++++ Records for the task

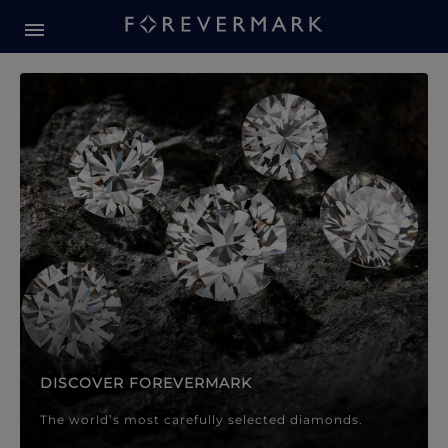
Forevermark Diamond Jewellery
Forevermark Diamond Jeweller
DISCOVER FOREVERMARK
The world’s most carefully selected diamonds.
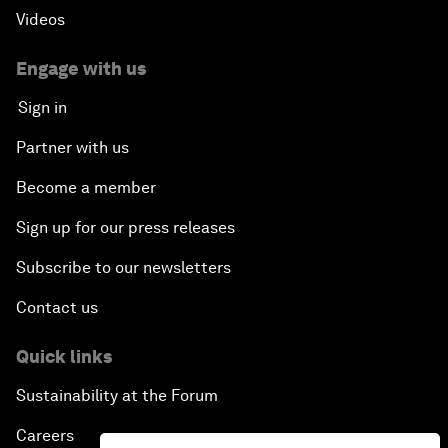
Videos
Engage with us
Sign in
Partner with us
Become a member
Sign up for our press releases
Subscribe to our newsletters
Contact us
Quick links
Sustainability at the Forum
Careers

++++++++
++++ Records for the task

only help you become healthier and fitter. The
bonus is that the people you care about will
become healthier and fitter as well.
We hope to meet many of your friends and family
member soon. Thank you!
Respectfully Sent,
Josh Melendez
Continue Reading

++++++++

Print exactly the lines above from the one with "only help you" to the one with "Continue Reading", including both.

only help you become healthier and fitter. The
bonus is that the people you care about will
become healthier and fitter as well.
We hope to meet many of your friends and family
member soon. Thank you!
Respectfully Sent,
Josh Melendez
Continue Reading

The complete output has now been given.